As a kid, I used to rearrange my bedroom once a month. With only three pieces of furniture it wasn’t a huge undertaking, but it refreshed my little world. One day my dad came home to find my rug cut into strips and bound together in rolls, neatly stacked on the curb. He wasn’t happy. My sister and I even used to switch rooms every once in a while. A few times we put both beds into the same room, making the other room a giant dressing room. That didn’t last long.
When asked by my high school typing teacher what I wanted to do as a profession, I explained my frustration that I needed to find something that wasn’t boring. I couldn’t imagine doing the same job day in and day out. I went away to college pursuing a degree in accounting. What could be more boring than accounting?! She sold it because as a public accountant, I would be working on different clients, visiting different places all the time. Tax laws change with every administration, keeping things interesting. Which is true. Sort of. A few years later I moved in with my college sweetheart and we were married just after graduation. Two years later, we had a baby and had built a house. Two years later, we had another baby. Then we separated for a few years, during which time I was a single mom (the most difficult job in the world!). After a few years, we reunited. Then we had another baby. My days were filled with the chaos of little kids, while working full time, then part time, then per diem from home, then full time again. In a blink, my oldest said goodbye and went away to college.
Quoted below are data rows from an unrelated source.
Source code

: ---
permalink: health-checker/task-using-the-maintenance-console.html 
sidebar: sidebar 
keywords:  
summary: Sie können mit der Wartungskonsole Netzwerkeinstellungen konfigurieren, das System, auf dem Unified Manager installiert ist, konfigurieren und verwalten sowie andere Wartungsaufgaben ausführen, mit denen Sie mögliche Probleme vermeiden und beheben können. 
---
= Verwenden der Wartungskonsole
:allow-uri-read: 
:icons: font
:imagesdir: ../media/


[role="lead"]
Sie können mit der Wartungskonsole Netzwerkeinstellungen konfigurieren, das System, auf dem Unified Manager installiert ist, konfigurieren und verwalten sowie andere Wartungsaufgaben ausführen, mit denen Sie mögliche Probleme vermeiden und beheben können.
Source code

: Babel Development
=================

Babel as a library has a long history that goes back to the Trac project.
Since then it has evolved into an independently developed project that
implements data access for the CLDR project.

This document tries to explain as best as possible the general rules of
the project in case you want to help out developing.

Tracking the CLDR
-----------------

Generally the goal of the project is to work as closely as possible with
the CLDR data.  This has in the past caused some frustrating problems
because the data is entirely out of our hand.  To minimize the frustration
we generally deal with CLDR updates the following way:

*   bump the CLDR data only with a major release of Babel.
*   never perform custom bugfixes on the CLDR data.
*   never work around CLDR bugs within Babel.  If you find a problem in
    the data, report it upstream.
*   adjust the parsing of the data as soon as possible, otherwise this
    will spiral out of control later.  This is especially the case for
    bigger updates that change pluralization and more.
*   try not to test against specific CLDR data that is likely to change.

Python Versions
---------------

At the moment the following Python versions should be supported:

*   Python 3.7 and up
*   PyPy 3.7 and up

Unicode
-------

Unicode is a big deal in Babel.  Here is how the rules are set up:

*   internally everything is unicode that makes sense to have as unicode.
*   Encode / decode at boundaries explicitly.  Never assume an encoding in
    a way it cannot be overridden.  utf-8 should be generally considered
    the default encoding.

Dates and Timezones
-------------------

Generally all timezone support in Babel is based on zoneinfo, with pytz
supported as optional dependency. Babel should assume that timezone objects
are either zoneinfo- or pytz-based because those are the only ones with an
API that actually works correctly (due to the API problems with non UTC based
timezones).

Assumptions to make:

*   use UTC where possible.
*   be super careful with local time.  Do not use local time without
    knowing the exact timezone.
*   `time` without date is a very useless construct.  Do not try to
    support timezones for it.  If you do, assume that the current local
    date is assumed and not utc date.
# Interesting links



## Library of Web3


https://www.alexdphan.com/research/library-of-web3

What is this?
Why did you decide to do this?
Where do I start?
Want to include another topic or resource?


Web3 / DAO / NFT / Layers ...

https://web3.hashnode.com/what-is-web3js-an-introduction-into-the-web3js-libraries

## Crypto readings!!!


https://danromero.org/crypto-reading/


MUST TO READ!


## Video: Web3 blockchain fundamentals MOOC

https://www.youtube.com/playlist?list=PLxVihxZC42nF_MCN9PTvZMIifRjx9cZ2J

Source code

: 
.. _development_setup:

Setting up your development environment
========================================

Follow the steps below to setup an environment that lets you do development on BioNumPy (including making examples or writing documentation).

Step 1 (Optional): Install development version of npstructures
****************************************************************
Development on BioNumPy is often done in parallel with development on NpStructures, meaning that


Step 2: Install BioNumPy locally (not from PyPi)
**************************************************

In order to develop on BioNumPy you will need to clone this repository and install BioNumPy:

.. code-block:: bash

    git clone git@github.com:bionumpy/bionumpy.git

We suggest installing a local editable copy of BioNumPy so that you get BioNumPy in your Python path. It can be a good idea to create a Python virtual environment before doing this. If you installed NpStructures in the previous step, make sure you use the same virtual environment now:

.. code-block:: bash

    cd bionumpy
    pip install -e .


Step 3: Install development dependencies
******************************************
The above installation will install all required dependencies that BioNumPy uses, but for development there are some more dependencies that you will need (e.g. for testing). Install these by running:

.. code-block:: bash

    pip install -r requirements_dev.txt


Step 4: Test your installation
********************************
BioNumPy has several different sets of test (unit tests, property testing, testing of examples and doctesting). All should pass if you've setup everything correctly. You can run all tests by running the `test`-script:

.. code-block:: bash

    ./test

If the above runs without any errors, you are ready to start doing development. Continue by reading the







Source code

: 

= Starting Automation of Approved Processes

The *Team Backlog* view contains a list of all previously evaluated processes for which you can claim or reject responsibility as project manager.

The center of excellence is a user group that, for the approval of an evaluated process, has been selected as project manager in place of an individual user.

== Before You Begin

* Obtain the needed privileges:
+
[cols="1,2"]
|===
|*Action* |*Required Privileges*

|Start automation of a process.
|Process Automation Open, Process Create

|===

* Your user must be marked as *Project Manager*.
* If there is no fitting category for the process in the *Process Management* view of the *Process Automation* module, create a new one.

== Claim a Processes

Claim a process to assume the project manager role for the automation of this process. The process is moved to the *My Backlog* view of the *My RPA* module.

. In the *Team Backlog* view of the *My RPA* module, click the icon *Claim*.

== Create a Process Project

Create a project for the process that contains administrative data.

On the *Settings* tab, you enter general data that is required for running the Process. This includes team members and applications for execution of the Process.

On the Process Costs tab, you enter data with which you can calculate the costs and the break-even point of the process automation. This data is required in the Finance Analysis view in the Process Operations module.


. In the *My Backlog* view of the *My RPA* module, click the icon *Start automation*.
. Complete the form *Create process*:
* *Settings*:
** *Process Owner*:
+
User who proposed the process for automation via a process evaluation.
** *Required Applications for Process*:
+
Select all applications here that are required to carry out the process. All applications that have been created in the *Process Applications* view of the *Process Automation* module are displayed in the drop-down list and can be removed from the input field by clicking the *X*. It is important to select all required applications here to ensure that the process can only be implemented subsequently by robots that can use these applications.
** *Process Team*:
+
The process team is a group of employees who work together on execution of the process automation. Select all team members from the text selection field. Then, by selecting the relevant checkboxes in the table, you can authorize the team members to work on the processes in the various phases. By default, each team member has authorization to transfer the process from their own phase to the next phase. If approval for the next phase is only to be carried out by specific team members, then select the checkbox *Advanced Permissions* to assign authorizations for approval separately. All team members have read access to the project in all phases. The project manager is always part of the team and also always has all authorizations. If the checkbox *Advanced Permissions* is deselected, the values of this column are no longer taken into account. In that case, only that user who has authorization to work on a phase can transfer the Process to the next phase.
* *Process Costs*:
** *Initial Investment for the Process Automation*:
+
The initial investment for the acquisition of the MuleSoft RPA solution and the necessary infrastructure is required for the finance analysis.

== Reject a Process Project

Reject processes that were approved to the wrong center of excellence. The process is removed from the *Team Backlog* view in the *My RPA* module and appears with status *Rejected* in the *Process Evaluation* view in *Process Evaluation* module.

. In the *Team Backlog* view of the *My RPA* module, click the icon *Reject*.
Suddenly, it became quiet. The kids are older, not needing wanting to spend any time with me. At first, it was a welcome respite. My spaghetti thoughts started to become a little less tangled. As someone that is forever trying to plan, organize, schedule and maintain order, it was nice to have room to breathe. Room to think.
As it turns out, change is practically necessary for survival as a human. When we master a skill, the intrigue and excitement is gone. There’s no more push. We become complacent. Change is how our brain stays in the game and engaged. It’s how we grow.
It seems that the furniture needs some rearranging. My soul is getting restless. It’s time for some unbecoming. It’s time for change. As a couple, we tend to do things in even years. (I also have an odd-year theory with children’s behavior, but both of those topics are a post for another time). Seeing as it’s 2018, we’re due for something big. Bring it on 2018! I'm so ready!